■ Testo di riferimento ■
※

Ricostruito l’iter imposto dalla legge per dare puntuale attuazione al principio di diritto affermato con la sentenza n. 423/85, parte ricorrente non introduce una specifica censura in tal senso, il cui accoglimento sarebbe stato assorbente di ogni altro motivo, ma ciò non esclude che il ricorso possa trovare accoglimento in ragione della fondatezza di alcune delle specifiche censure mosse avverso il provvedimento.

Rigettate le censure di cui ai numeri 2 e 6, volte a contestare il contenuto stesso della sentenza n. 423/85 e l’estensione dell’effetto del giudicato, per le ragioni sopra esposte, appare meritevole di positivo apprezzamento la prima censura.

Nel tentare di dare esecuzione alla sentenza più volte richiamata, infatti, il Comune risulta essere incorso nella violazione dell’art. 7 della legge n. 241/90. Il principio che impone di garantire la partecipazione al procedimento del soggetto destinatario del provvedimento finale, seppur non assicura al cittadino, come evidenziato da parte resistente, l’accoglimento delle sue osservazioni, per converso non può dirsi rispettato laddove – in assenza di un termine più breve di quello ordinario considerato pari a trenta giorni, nonché di ragioni di urgenza che legittimino una tale scelta – il provvedimento conclusivo sia adottato a distanza di pochi giorni dalla comunicazione di avvio del procedimento (21 giorni, nel caso di specie).

Peraltro il provvedimento non appare propriamente affetto da incompetenza, in quanto l’approvazione del progetto di un’opera pubblica rientra nella competenza della Giunta e non anche del Dirigente. Al contrario sarebbe stato quest’ultimo, effettivamente, a dover adottare il provvedimento sanzionatorio, impositivo dell’obbligo di provvedere al ripristino.

Ne discende che l’incompetenza, non ravvisabile rispetto all’atto in concreto adottato, deve invece riscontrarsi con riferimento all’obiettivo perseguito, competendo al funzionario preposto al controllo dell’attività edilizia l’adozione dell’ordine di ripristino e, quindi, il perseguimento dell’obiettivo imposto dalla sentenza n. 423/85.

※

■ Record di dati ■
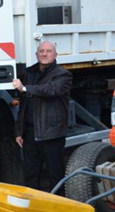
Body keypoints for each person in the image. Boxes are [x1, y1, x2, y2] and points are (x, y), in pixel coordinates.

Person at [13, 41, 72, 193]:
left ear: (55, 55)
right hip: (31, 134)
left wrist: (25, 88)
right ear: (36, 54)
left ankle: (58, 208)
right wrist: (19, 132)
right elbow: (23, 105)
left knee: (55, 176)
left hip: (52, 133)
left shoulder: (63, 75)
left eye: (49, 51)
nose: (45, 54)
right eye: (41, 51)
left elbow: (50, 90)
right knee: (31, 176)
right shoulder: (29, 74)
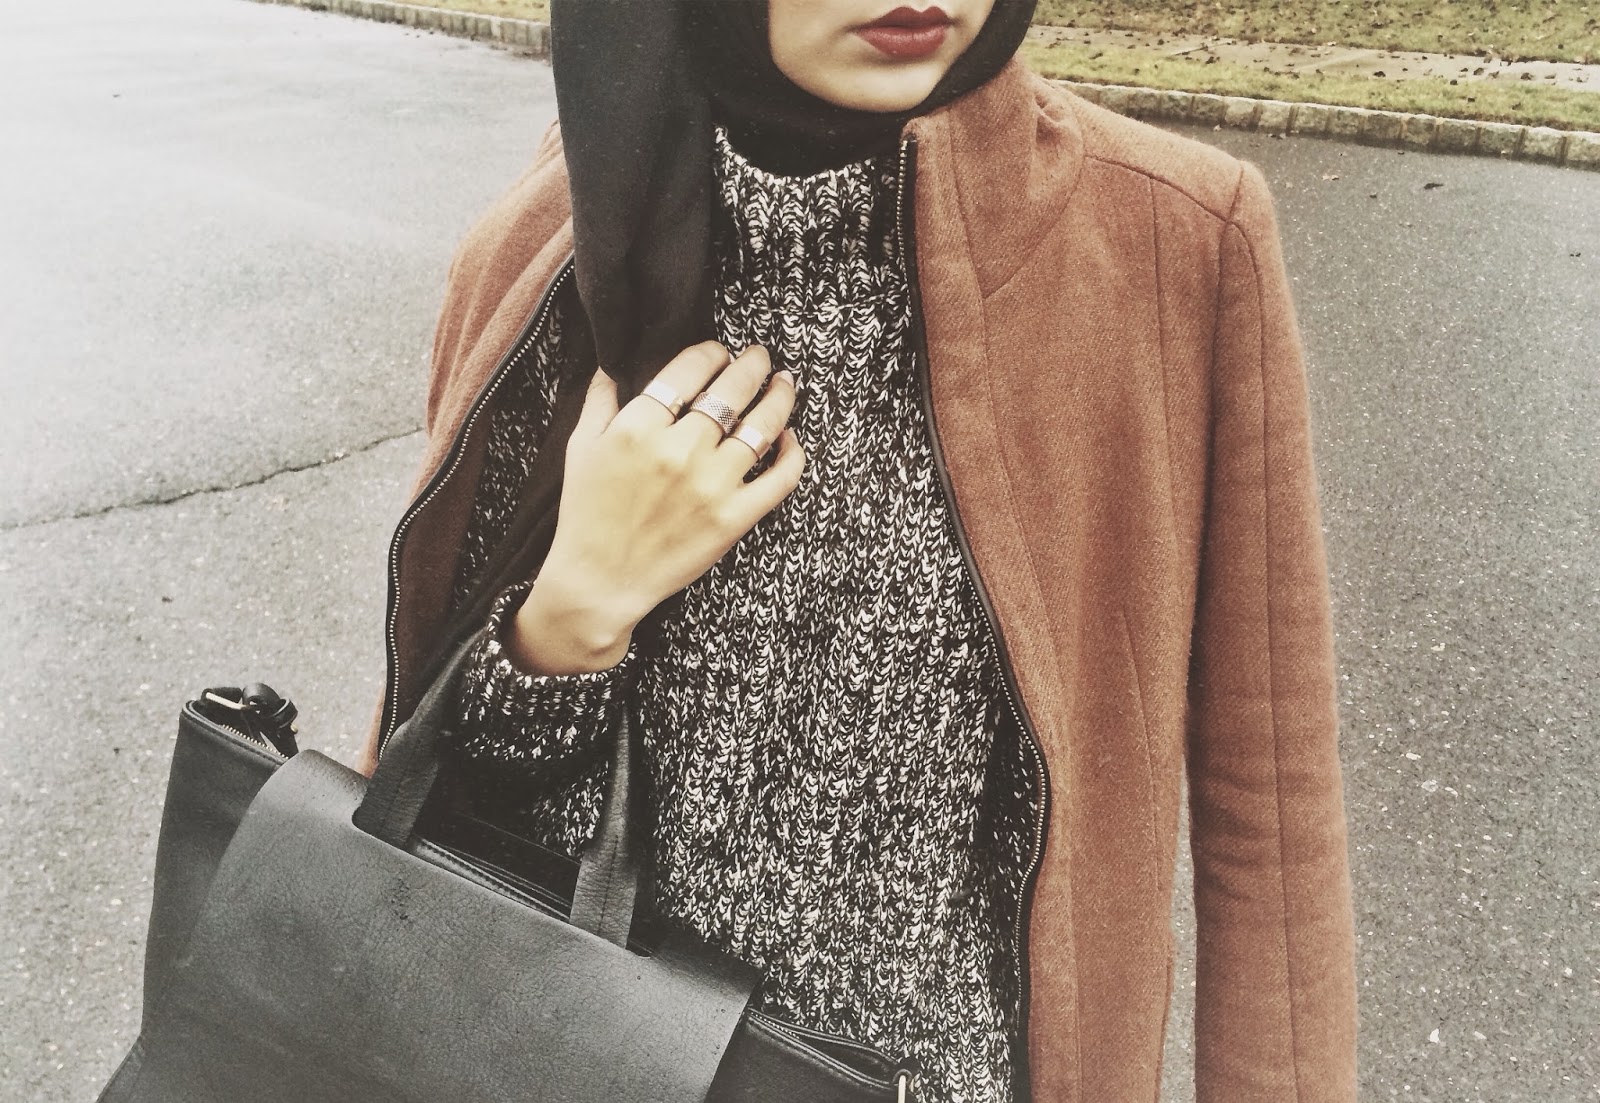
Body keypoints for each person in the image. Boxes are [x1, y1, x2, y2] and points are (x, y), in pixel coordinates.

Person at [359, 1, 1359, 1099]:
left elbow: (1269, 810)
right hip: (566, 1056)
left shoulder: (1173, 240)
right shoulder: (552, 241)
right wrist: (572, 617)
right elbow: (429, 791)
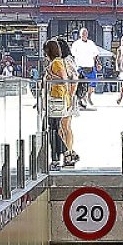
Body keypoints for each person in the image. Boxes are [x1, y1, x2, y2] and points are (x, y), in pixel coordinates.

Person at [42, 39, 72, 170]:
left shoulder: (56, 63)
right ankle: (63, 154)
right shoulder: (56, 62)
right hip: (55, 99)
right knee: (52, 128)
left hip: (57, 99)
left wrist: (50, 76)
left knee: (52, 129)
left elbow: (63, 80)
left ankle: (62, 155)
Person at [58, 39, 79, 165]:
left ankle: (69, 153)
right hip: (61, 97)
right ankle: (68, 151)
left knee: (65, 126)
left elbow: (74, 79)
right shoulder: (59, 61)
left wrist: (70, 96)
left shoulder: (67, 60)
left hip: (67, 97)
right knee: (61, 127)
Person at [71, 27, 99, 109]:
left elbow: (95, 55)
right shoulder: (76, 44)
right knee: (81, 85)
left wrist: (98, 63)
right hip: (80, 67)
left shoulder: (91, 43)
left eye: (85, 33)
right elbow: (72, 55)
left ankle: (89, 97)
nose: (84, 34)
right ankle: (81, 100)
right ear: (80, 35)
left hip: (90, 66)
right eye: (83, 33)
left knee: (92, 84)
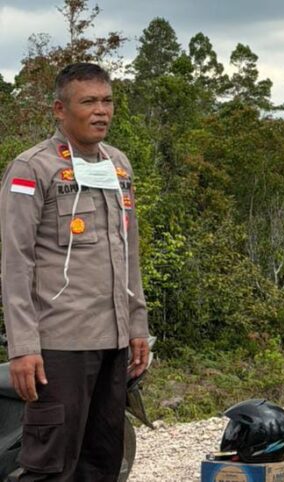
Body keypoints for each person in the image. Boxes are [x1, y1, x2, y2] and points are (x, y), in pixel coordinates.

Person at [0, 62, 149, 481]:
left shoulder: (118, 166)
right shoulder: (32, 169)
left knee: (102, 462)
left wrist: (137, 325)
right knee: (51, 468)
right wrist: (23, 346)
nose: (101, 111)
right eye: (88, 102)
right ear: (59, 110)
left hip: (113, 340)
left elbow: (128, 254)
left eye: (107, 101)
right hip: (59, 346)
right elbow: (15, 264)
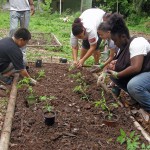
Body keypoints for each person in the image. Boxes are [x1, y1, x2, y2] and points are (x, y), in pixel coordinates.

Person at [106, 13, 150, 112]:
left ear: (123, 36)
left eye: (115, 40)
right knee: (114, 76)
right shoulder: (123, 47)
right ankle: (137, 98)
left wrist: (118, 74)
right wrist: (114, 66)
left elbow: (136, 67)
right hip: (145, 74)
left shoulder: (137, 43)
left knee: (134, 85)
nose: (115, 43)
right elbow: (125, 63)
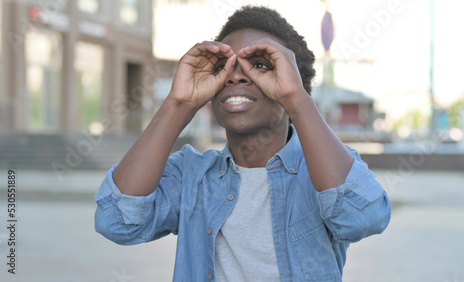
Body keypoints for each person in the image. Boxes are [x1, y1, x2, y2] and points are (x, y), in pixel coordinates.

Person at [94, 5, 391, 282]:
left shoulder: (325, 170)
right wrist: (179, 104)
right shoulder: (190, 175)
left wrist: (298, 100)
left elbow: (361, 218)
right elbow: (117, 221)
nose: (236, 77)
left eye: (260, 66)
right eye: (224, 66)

※

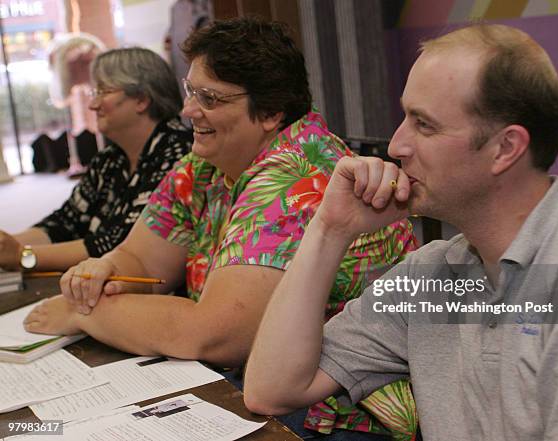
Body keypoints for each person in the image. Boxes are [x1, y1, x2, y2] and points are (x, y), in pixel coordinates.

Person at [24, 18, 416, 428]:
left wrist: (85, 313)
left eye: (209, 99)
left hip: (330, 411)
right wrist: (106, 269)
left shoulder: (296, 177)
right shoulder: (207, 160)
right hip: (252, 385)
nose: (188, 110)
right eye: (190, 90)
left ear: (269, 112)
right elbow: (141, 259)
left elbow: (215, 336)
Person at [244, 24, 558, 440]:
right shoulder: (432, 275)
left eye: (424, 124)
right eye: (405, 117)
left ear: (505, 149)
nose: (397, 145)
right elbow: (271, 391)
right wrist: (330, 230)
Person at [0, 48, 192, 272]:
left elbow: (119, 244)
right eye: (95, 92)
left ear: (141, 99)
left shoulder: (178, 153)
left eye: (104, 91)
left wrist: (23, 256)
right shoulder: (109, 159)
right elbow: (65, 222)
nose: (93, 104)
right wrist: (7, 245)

※

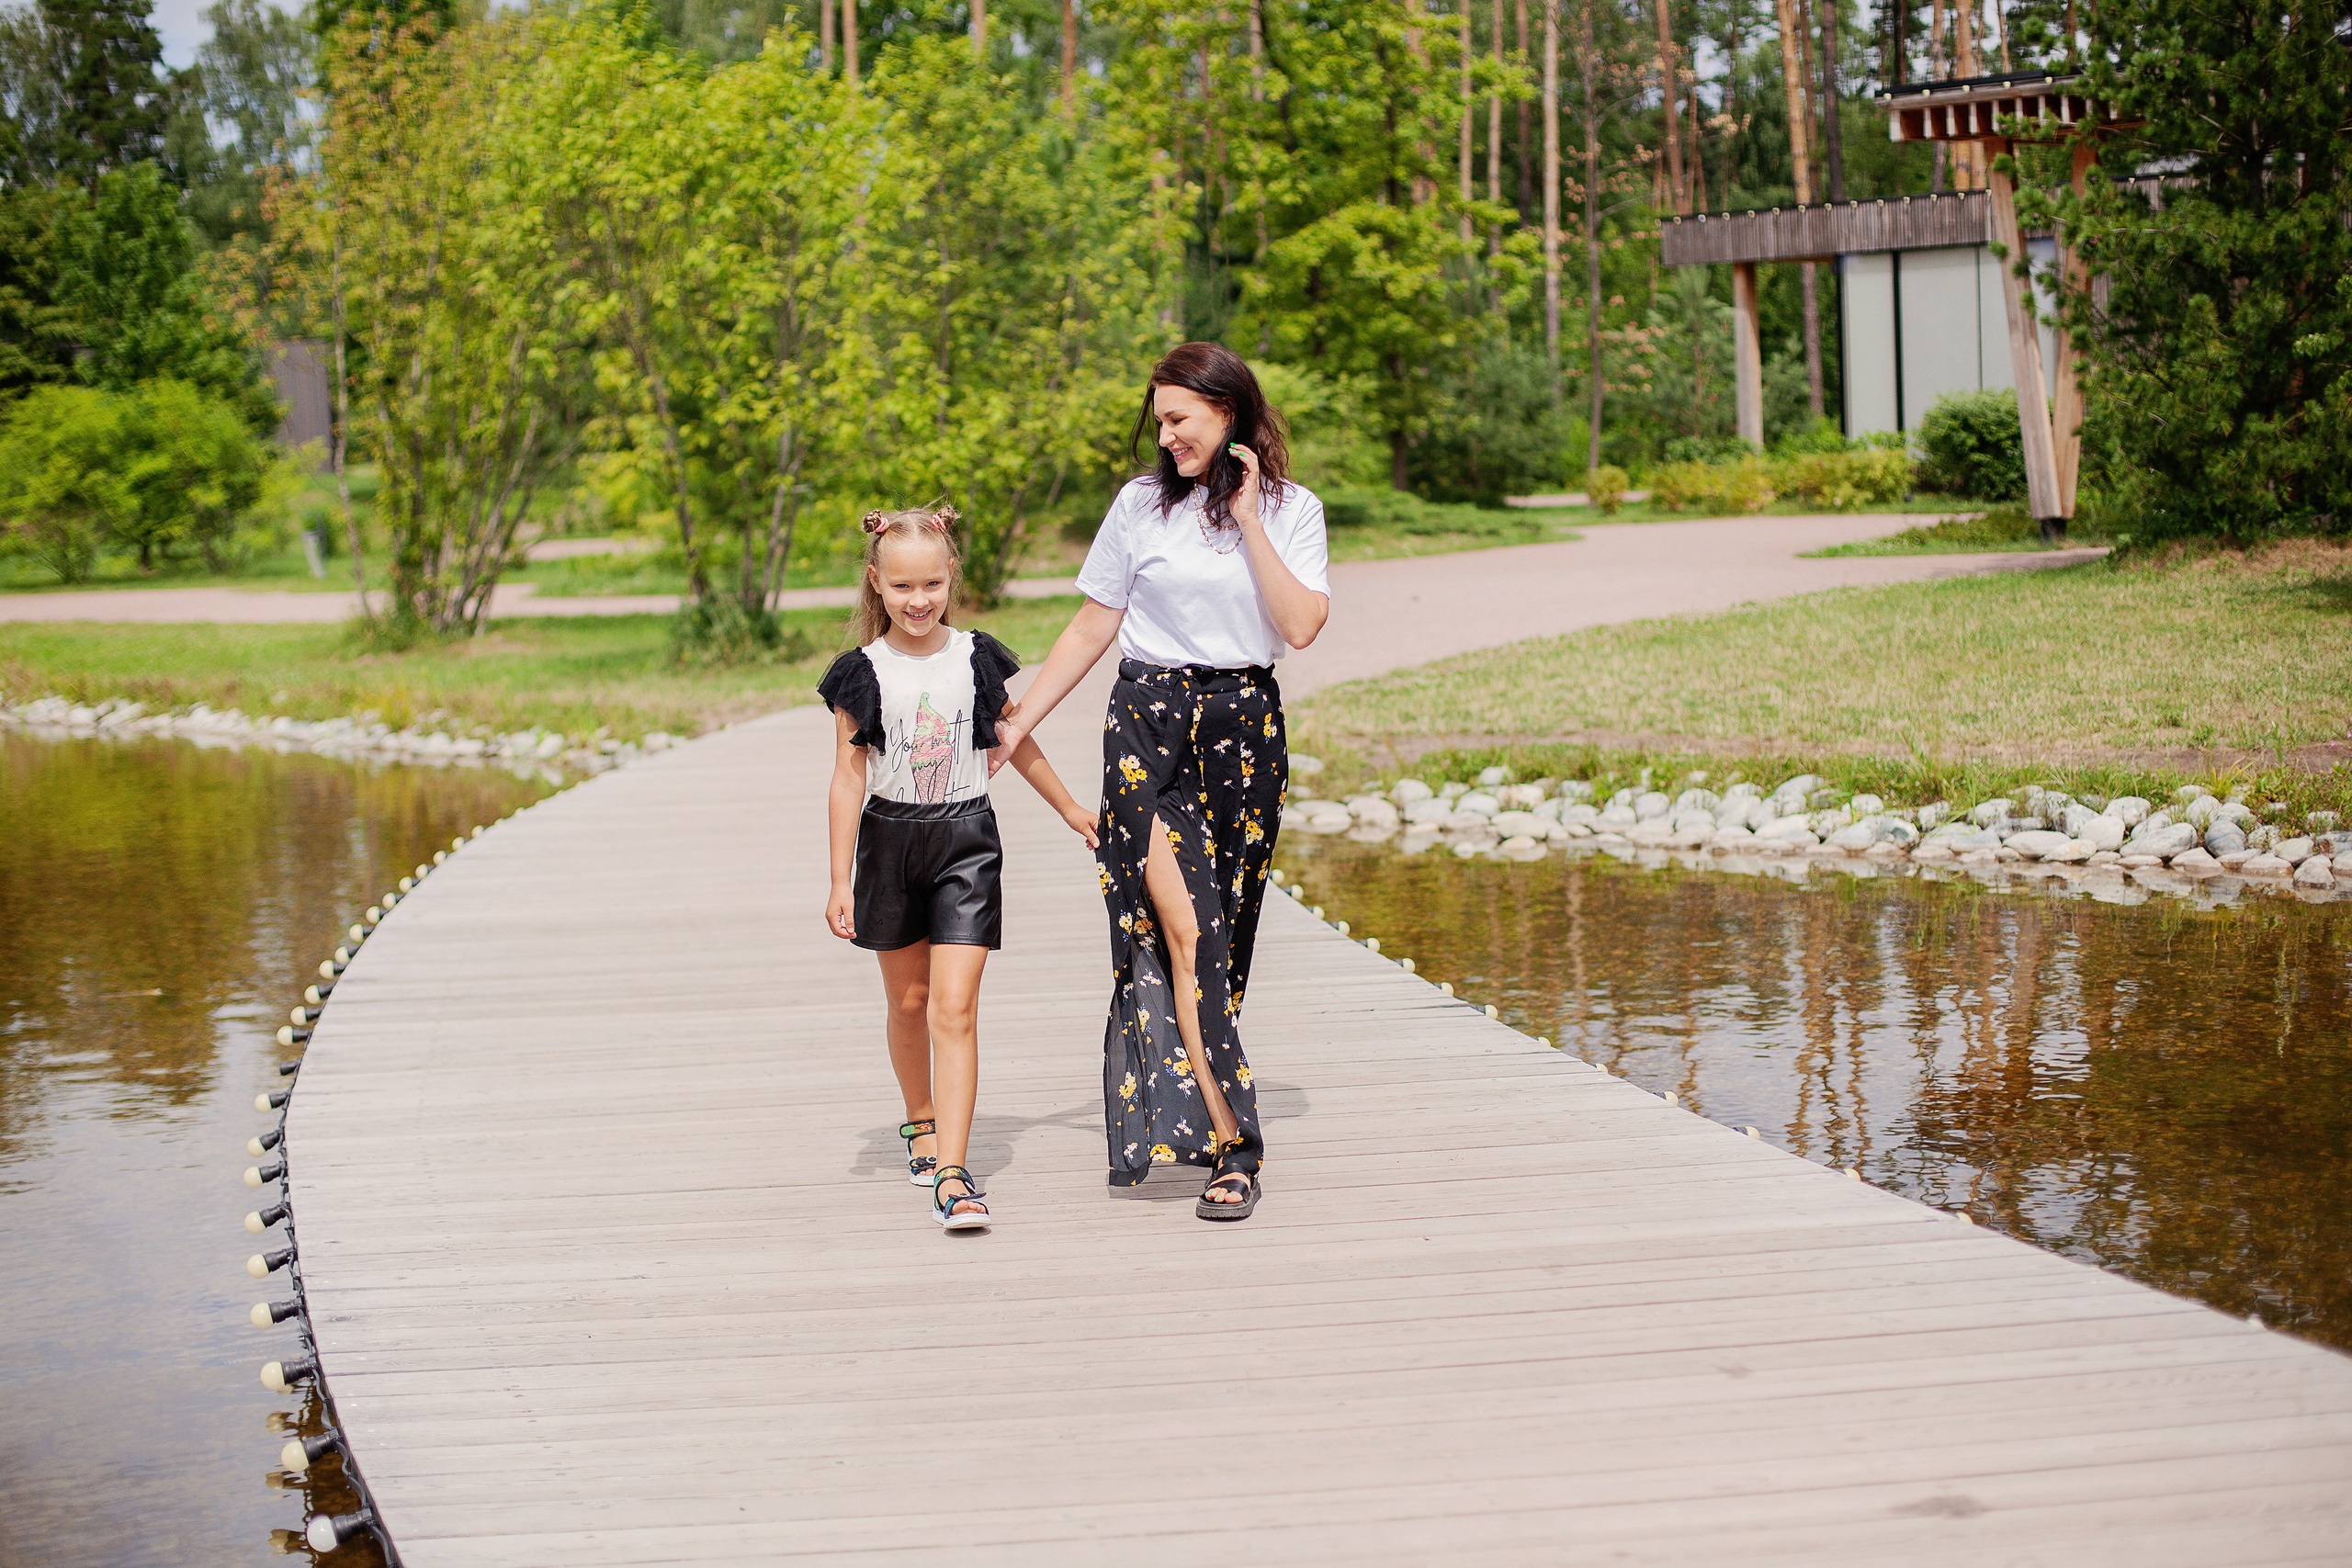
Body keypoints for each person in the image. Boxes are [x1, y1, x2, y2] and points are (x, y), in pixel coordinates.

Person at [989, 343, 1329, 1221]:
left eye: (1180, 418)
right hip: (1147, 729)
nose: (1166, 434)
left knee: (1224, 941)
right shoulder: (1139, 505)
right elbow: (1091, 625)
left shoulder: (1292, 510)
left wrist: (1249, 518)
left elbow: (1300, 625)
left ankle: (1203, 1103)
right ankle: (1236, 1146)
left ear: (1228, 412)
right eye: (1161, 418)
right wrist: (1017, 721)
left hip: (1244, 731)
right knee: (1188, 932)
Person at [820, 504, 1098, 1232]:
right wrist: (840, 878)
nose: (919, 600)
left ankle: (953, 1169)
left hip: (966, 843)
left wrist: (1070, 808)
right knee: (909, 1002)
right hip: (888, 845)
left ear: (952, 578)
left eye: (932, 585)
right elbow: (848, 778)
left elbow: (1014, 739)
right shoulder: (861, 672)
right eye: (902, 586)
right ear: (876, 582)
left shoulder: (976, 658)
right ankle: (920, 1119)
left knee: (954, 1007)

※

■ Istruzioni ■
[1] Quale norma, secondo il testo di riferimento, è stata violata dal Comune nel tentare di eseguire la sentenza?
[2] Trascrivi dal testo di riferimento il passo compreso tra "Peraltro il provvedimento" e "provvedere al ripristino.", estremi inclusi.

■ Esercizi svolti ■
[1] L'art. 7 della legge n. 241/90.

[2]
Peraltro il provvedimento non appare propriamente affetto da incompetenza, in quanto l’approvazione del progetto di un’opera pubblica rientra nella competenza della Giunta e non anche del Dirigente. Al contrario sarebbe stato quest’ultimo, effettivamente, a dover adottare il provvedimento sanzionatorio, impositivo dell’obbligo di provvedere al ripristino.